[Opening Given text section]
Fibonacci Sequence – Finding the Closed Form

I have been reading An Imaginary Tale – The Story of \sqrt{-1} by Paul J Nahin, which is fabulous. There was a bit in chapter 4 where he found the closed form of the generalised Fibonacci sequence. I thought it would be a good exercise to find the closed from of the Fibonacci sequence.

Just to remind you, the Fibonacci sequence is

1, 1, 2, 3, 5, 8, 13, 21, ...

and it is defined recursively

    \begin{equation*}T_{n+2}=T_{n+1}+T_n, T_0=1, T_1=1\end{equation}

That is, the next term is the sum of the two previous terms, i.e.
[Closing Given text section]
[Opening Given data section]
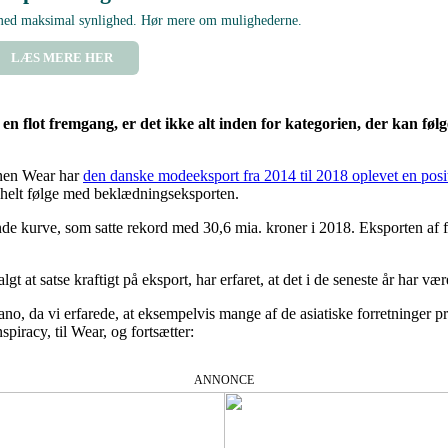
 med maksimal synlighed. Hør mere om mulighederne.
LÆS MERE HER
en flot fremgang, er det ikke alt inden for kategorien, der kan f
onen Wear har
den danske modeeksport fra 2014 til 2018 oplevet en posi
 helt følge med beklædningseksporten.
 kurve, som satte rekord med 30,6 mia. kroner i 2018. Eksporten af fod
at satse kraftigt på eksport, har erfaret, at det i de seneste år har vær
no, da vi erfarede, at eksempelvis mange af de asiatiske forretninger p
piracy, til Wear, og fortsætter:
ANNONCE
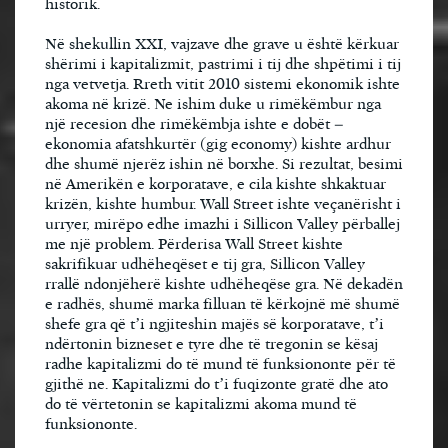
historik.
Në shekullin XXI, vajzave dhe grave u është kërkuar
shërimi i kapitalizmit, pastrimi i tij dhe shpëtimi i tij
nga vetvetja. Rreth vitit 2010 sistemi ekonomik ishte
akoma në krizë. Ne ishim duke u rimëkëmbur nga
një recesion dhe rimëkëmbja ishte e dobët –
ekonomia afatshkurtër (gig economy) kishte ardhur
dhe shumë njerëz ishin në borxhe. Si rezultat, besimi
në Amerikën e korporatave, e cila kishte shkaktuar
krizën, kishte humbur. Wall Street ishte veçanërisht i
urryer, mirëpo edhe imazhi i Sillicon Valley përballej
me një problem. Përderisa Wall Street kishte
sakrifikuar udhëheqëset e tij gra, Sillicon Valley
rrallë ndonjëherë kishte udhëheqëse gra. Në dekadën
e radhës, shumë marka filluan të kërkojnë më shumë
shefe gra që t’i ngjiteshin majës së korporatave, t’i
ndërtonin bizneset e tyre dhe të tregonin se kësaj
radhe kapitalizmi do të mund të funksiononte për të
gjithë ne. Kapitalizmi do t’i fuqizonte gratë dhe ato
do të vërtetonin se kapitalizmi akoma mund të
funksiononte.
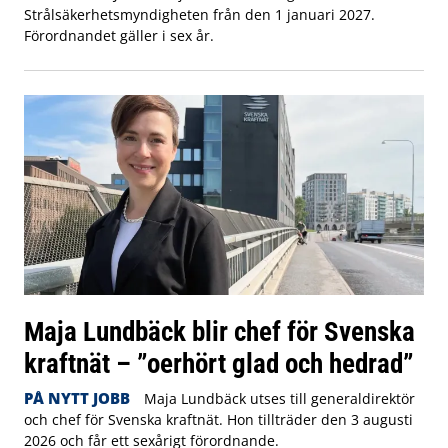
Strålsäkerhetsmyndigheten från den 1 januari 2027.
Förordnandet gäller i sex år.
Maja Lundbäck blir chef för Svenska
kraftnät – ”oerhört glad och hedrad”
PÅ NYTT JOBB
Maja Lundbäck utses till generaldirektör
och chef för Svenska kraftnät. Hon tillträder den 3 augusti
2026 och får ett sexårigt förordnande.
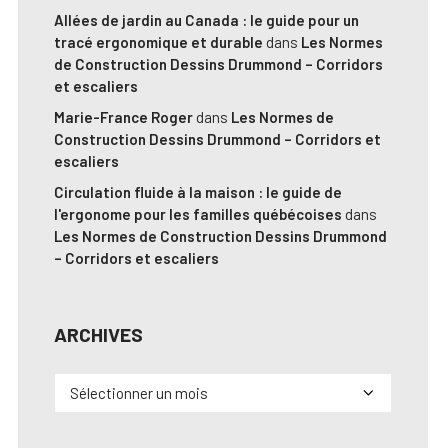
Allées de jardin au Canada : le guide pour un
tracé ergonomique et durable
dans
Les Normes
de Construction Dessins Drummond – Corridors
et escaliers
Marie-France Roger
dans
Les Normes de
Construction Dessins Drummond – Corridors et
escaliers
Circulation fluide à la maison : le guide de
l'ergonome pour les familles québécoises
dans
Les Normes de Construction Dessins Drummond
– Corridors et escaliers
ARCHIVES
Archives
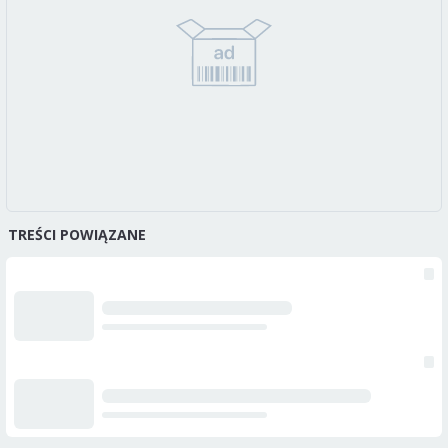
TREŚCI POWIĄZANE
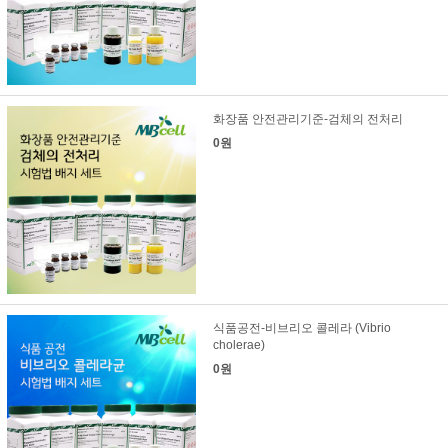
화장품 안전관리기준-검체의 전처리
0원
식품공전-비브리오 콜레라 (Vibrio
cholerae)
0원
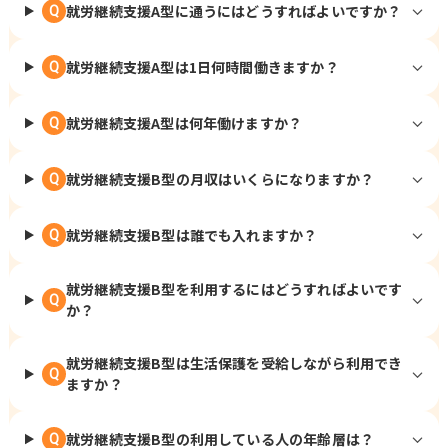
就労継続支援A型に通うにはどうすればよいですか？
Q
就労継続支援A型は1日何時間働きますか？
Q
就労継続支援A型は何年働けますか？
Q
就労継続支援B型の月収はいくらになりますか？
Q
就労継続支援B型は誰でも入れますか？
Q
就労継続支援B型を利用するにはどうすればよいです
Q
か？
就労継続支援B型は生活保護を受給しながら利用でき
Q
ますか？
就労継続支援B型の利用している人の年齢層は？
Q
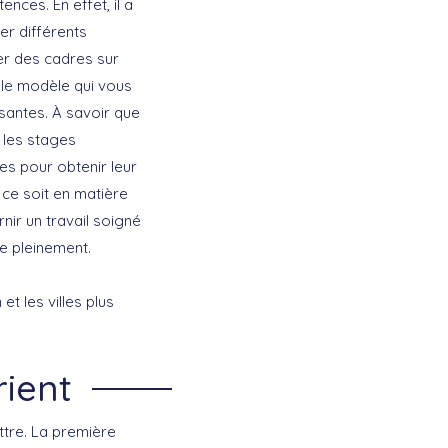
nces. En effet, il a
ler différents
ner des cadres sur
 le modèle qui vous
ssantes. À savoir que
t les stages
es pour obtenir leur
 ce soit en matière
rnir un travail soigné
re pleinement.
et les villes plus
rient
ettre. La première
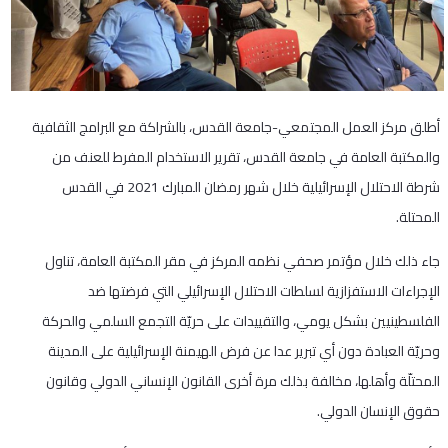
أطلق مركز العمل المجتمعي-جامعة القدس، بالشراكة مع البرامج الثقافية
والمكتبة العامة في جامعة القدس، تقرير الاستخدام المفرط للعنف من
شرطة الاحتلال الإسرائيلية خلال شهر رمضان المبارك 2021 في القدس
المحتلة.
جاء ذلك خلال مؤتمر صحفي نظمه المركز في مقر المكتبة العامة، تناول
الإجراءات الاستفزازية لسلطات الاحتلال الإسرائيلي التي فرضتها ضد
الفلسطينيين بشكل يومي، والتقييدات على حريّة التجمع السلمي والحركة
وحريّة العبادة دون أي تبرير عدا عن فرض الهيمنة الإسرائيلية على المدينة
المحتلّة وأهلها، مخالفة بذلك مرة أخرى القانون الإنساني الدولي وقانون
حقوق الإنسان الدولي.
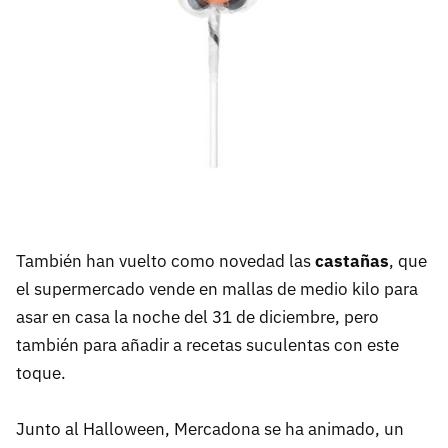
También han vuelto como novedad las
castañas
, que
el supermercado vende en mallas de medio kilo para
asar en casa la noche del 31 de diciembre, pero
también para añadir a recetas suculentas con este
toque.
Junto al Halloween, Mercadona se ha animado, un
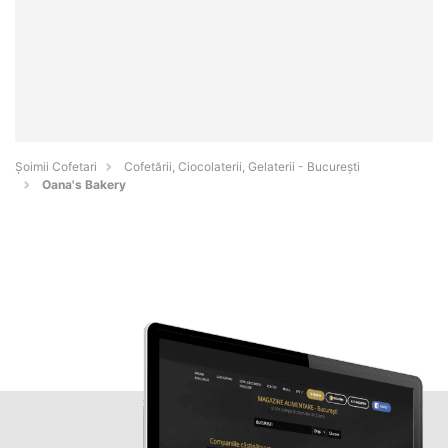
Șoimii Cofetari
Cofetării, Ciocolaterii, Gelaterii - Bucureşti
Oana's Bakery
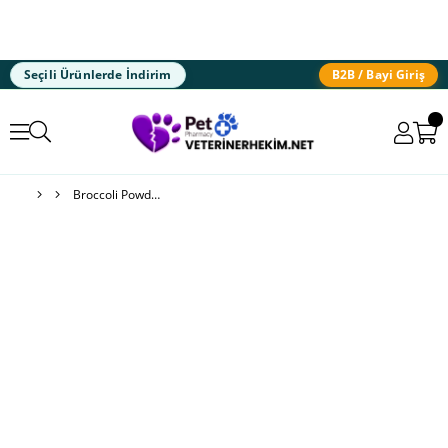
Seçili Ürünlerde İndirim
B2B / Bayi Giriş
Broccoli Powder® Köpek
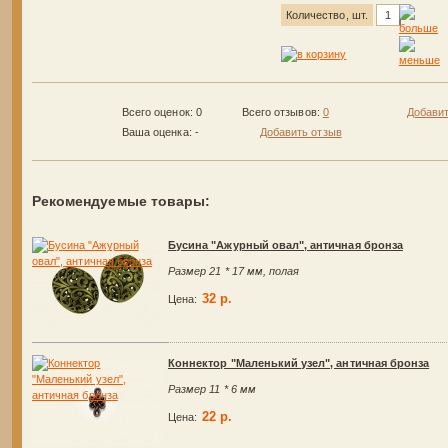
Количество, шт.
Всего оценок: 0
Всего отзывов:
0
Добавит
Ваша оценка:
-
Добавить отзыв
Рекомендуемые товары:
Бусина "Ажурный овал", античная бронза
Размер 21 * 17 мм, полая
32 р.
Цена:
Коннектор "Маленький узел", античная бронза
Размер 11 * 6 мм
22 р.
Цена:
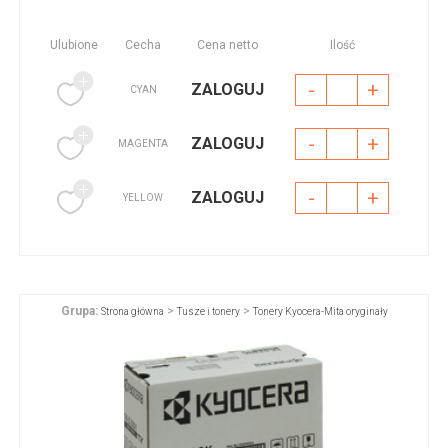
Ulubione
Cecha
Cena netto
Ilość
-
+
ZALOGUJ
CYAN
-
+
ZALOGUJ
MAGENTA
-
+
ZALOGUJ
YELLOW
Grupa:
>
>
Strona główna
Tusze i tonery
Tonery Kyocera-Mita oryginały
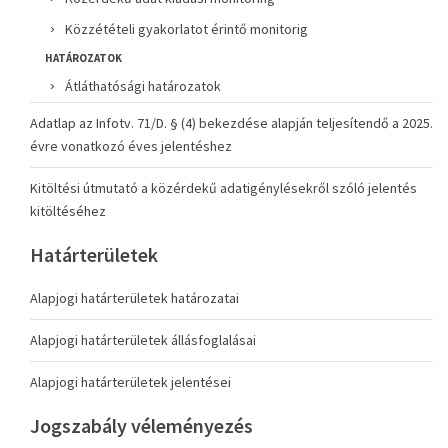
Közzétételi gyakorlatot érintő monitorig
HATÁROZATOK
Átláthatósági határozatok
Adatlap az Infotv. 71/D. § (4) bekezdése alapján teljesítendő a 2025.
évre vonatkozó éves jelentéshez
Kitöltési útmutató a közérdekű adatigénylésekről szóló jelentés
kitöltéséhez
Határterületek
Alapjogi határterületek határozatai
Alapjogi határterületek állásfoglalásai
Alapjogi határterületek jelentései
Jogszabály véleményezés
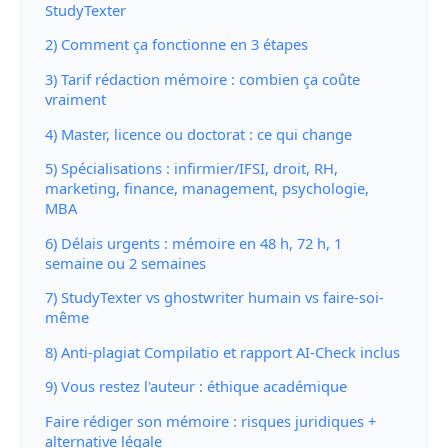
StudyTexter
2) Comment ça fonctionne en 3 étapes
3) Tarif rédaction mémoire : combien ça coûte
vraiment
4) Master, licence ou doctorat : ce qui change
5) Spécialisations : infirmier/IFSI, droit, RH,
marketing, finance, management, psychologie,
MBA
6) Délais urgents : mémoire en 48 h, 72 h, 1
semaine ou 2 semaines
7) StudyTexter vs ghostwriter humain vs faire-soi-
même
8) Anti-plagiat Compilatio et rapport AI-Check inclus
9) Vous restez l'auteur : éthique académique
Faire rédiger son mémoire : risques juridiques +
alternative légale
[Closing Given data section]
**Exercise A:**
Write out the lines of the records from the line holding "Közzétételi gyakorlatot érintő monitorig" through the line holding "Jogszabály véleményezés", inclusive, reproducing each one word for word.
**Exercise B:**
Carry the Fibonacci closed-form text forward from the point where it stops.

**Expected answer A:**
Közzétételi gyakorlatot érintő monitorig
HATÁROZATOK
Átláthatósági határozatok
Adatlap az Infotv. 71/D. § (4) bekezdése alapján teljesítendő a 2025.
évre vonatkozó éves jelentéshez
Kitöltési útmutató a közérdekű adatigénylésekről szóló jelentés
kitöltéséhez
Határterületek
Alapjogi határterületek határozatai
Alapjogi határterületek állásfoglalásai
Alapjogi határterületek jelentései
Jogszabály véleményezés

**Expected answer B:**
    \begin{equation*}T_3=T_2+T_1=1+1=2\end{equation}

Now the starting off point is slightly dodgy as it involves and educated guess as Paul Nahin writes,

How do I know that works? Because I have seen it before, that’s how! […] There is nothing dishonourable about guessing correct solutions – indeed, great mathematicians and scientists, are invariable great guessers – just as long as eventually the guess is verified to work. The next time you encounter a recurrence formula, you can guess the answer too because then you will have already seen how it works.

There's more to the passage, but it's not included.